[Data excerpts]
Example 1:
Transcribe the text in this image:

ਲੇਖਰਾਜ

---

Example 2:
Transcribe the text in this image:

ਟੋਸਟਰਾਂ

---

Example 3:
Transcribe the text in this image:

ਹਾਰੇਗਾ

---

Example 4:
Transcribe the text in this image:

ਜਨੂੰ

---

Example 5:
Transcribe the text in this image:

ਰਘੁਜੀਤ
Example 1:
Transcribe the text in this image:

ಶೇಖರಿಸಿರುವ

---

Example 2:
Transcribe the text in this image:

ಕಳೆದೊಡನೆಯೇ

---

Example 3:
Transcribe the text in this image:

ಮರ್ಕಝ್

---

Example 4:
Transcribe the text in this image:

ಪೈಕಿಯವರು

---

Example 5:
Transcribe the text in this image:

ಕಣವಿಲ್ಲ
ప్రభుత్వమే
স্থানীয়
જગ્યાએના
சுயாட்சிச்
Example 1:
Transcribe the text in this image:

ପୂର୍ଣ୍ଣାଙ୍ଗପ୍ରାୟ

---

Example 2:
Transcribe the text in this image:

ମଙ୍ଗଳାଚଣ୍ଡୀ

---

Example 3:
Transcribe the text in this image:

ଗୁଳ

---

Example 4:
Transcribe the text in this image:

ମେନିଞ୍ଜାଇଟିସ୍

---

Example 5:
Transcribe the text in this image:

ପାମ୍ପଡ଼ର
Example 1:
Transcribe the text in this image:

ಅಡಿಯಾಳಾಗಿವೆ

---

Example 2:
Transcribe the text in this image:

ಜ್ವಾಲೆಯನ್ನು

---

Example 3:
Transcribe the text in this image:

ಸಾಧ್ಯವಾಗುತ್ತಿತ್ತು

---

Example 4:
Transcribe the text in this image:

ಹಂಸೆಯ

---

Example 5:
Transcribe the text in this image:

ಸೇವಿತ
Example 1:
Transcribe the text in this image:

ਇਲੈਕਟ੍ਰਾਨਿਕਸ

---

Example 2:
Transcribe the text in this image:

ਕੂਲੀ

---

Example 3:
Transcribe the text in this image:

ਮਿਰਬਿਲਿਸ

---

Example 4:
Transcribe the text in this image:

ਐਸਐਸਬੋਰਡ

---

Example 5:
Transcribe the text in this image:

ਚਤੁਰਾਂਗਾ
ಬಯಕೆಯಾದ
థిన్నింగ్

# Problem statement:
The records above need to be returned in full, with nothing altered.

# Reply:
Example 1:
Transcribe the text in this image:

ਲੇਖਰਾਜ

---

Example 2:
Transcribe the text in this image:

ਟੋਸਟਰਾਂ

---

Example 3:
Transcribe the text in this image:

ਹਾਰੇਗਾ

---

Example 4:
Transcribe the text in this image:

ਜਨੂੰ

---

Example 5:
Transcribe the text in this image:

ਰਘੁਜੀਤ
Example 1:
Transcribe the text in this image:

ಶೇಖರಿಸಿರುವ

---

Example 2:
Transcribe the text in this image:

ಕಳೆದೊಡನೆಯೇ

---

Example 3:
Transcribe the text in this image:

ಮರ್ಕಝ್

---

Example 4:
Transcribe the text in this image:

ಪೈಕಿಯವರು

---

Example 5:
Transcribe the text in this image:

ಕಣವಿಲ್ಲ
ప్రభుత్వమే
স্থানীয়
જગ્યાએના
சுயாட்சிச்
Example 1:
Transcribe the text in this image:

ପୂର୍ଣ୍ଣାଙ୍ଗପ୍ରାୟ

---

Example 2:
Transcribe the text in this image:

ମଙ୍ଗଳାଚଣ୍ଡୀ

---

Example 3:
Transcribe the text in this image:

ଗୁଳ

---

Example 4:
Transcribe the text in this image:

ମେନିଞ୍ଜାଇଟିସ୍

---

Example 5:
Transcribe the text in this image:

ପାମ୍ପଡ଼ର
Example 1:
Transcribe the text in this image:

ಅಡಿಯಾಳಾಗಿವೆ

---

Example 2:
Transcribe the text in this image:

ಜ್ವಾಲೆಯನ್ನು

---

Example 3:
Transcribe the text in this image:

ಸಾಧ್ಯವಾಗುತ್ತಿತ್ತು

---

Example 4:
Transcribe the text in this image:

ಹಂಸೆಯ

---

Example 5:
Transcribe the text in this image:

ಸೇವಿತ
Example 1:
Transcribe the text in this image:

ਇਲੈਕਟ੍ਰਾਨਿਕਸ

---

Example 2:
Transcribe the text in this image:

ਕੂਲੀ

---

Example 3:
Transcribe the text in this image:

ਮਿਰਬਿਲਿਸ

---

Example 4:
Transcribe the text in this image:

ਐਸਐਸਬੋਰਡ

---

Example 5:
Transcribe the text in this image:

ਚਤੁਰਾਂਗਾ
ಬಯಕೆಯಾದ
థిన్నింగ్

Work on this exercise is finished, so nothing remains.